Um professor e investigador do Instituto Politécnico de Castelo Branco (IPCB) está a desenvolver um projeto pioneiro ao nível da reação cerebral quando se está a provar um produto ou a visionar um vídeo de publicidade.

O docente e investigador do IPCB João Valente iniciou o projeto há cerca de oito meses e, neste momento, está a trabalhar em parceria com o Centro de Apoio Tecnológico Agro Alimentar (CATAA) no teste de produtos a nível agroalimentar.

"Nos testes de prova de novos produtos, estudamos a reação cerebral das pessoas e a partir daqui conseguimos estratificar o posicionamento de um produto, se gostam mais ou menos, mas isto vai muito além do inquérito escrito tradicional", explicou hoje à agência Lusa, João Valente.

O investigador recorre a três equipamentos de diagnóstico médico (Eye-Traking, Biofeedback e Eletroencefalografia ou EEG) para efetuar o estudo.

"Basicamente, o que tento associar é qual a resposta cerebral a determinadas questões e com o recurso a estes três equipamentos consegue-se fazer uma coisa que não é possível de outra forma, que é monitorizar em cada momento o que está a acontecer a nível cerebral", explica.


Segundo o investigador, o projeto tem imensas aplicações, mas neste momento está focado ao nível dos produtos alimentares e da publicidade.

"Isto vai trazer uma grande mais-valia, que é perceber até que ponto é que uma publicidade, por exemplo, está a criar uma imagem negativa ou positiva de um produto", afirma.


João Valente sublinha ainda que "são respostas que não se conseguem retirar de um questionário tradicional" e adianta existir “aqui uma resposta em tempo real do que é que está a influenciar a pessoa".

Este projeto permite que as agências de marketing, por exemplo, percebam em tempo real o que é que está errado num determinado anúncio.

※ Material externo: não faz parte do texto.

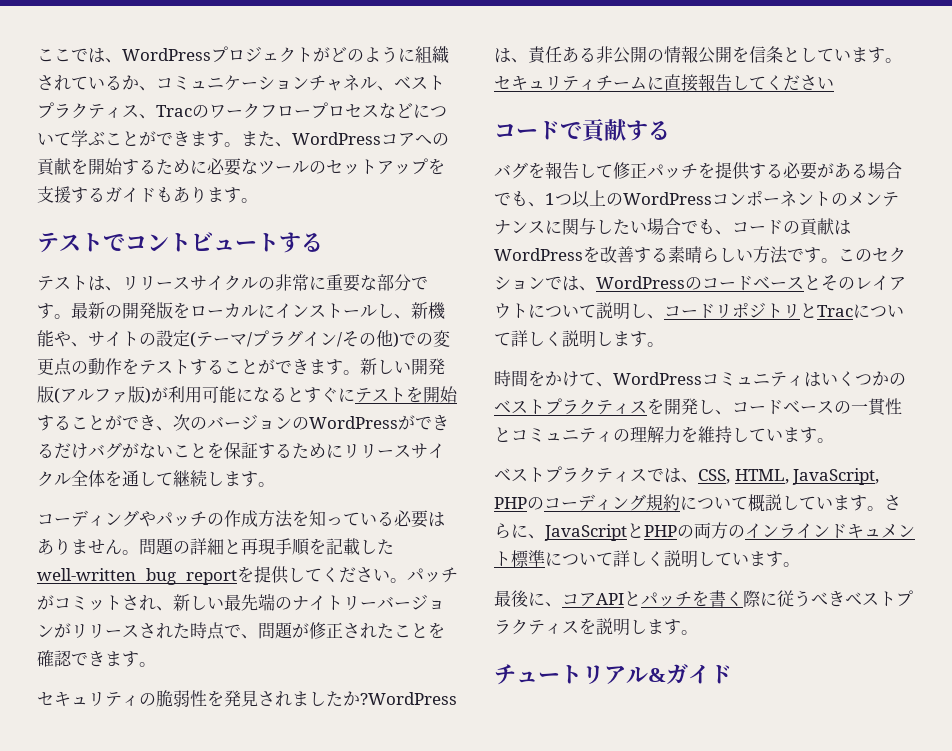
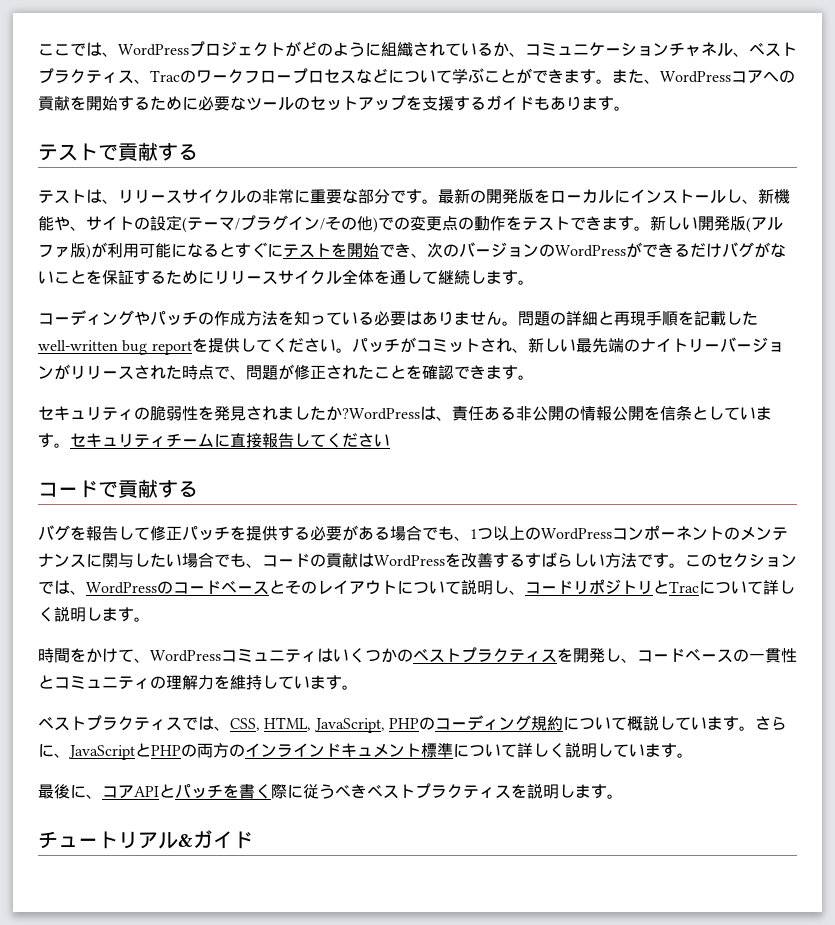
[125,232,279,252] コントビュート -> [118,142,158,161] 貢献
[190,359,275,375] することが -> (570, 223) none
[37,415,122,431] することが -> (379, 250) none
[668,246,702,263] 素晴 -> [525,552,557,568] すば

A partir daí, permite evitar erros em campanhas de marketing e, claro, poupanças enormes para as empresas, além de evitar ainda que haja uma publicidade negativa a um produto.

"Estamos a falar de respostas na ordem dos milissegundos que consigo medir. O que é verdadeiramente inovador é podermos estudar e perceber quais são as reações que as pessoas estão a ter aos produtos ou vídeos em tempo real", concluiu.


O investigador está também a desenvolver uma ideia de negócio no Centro de Empresas Inovadoras (CEI) de Castelo Branco, precisamente para colocar no mercado esta investigação.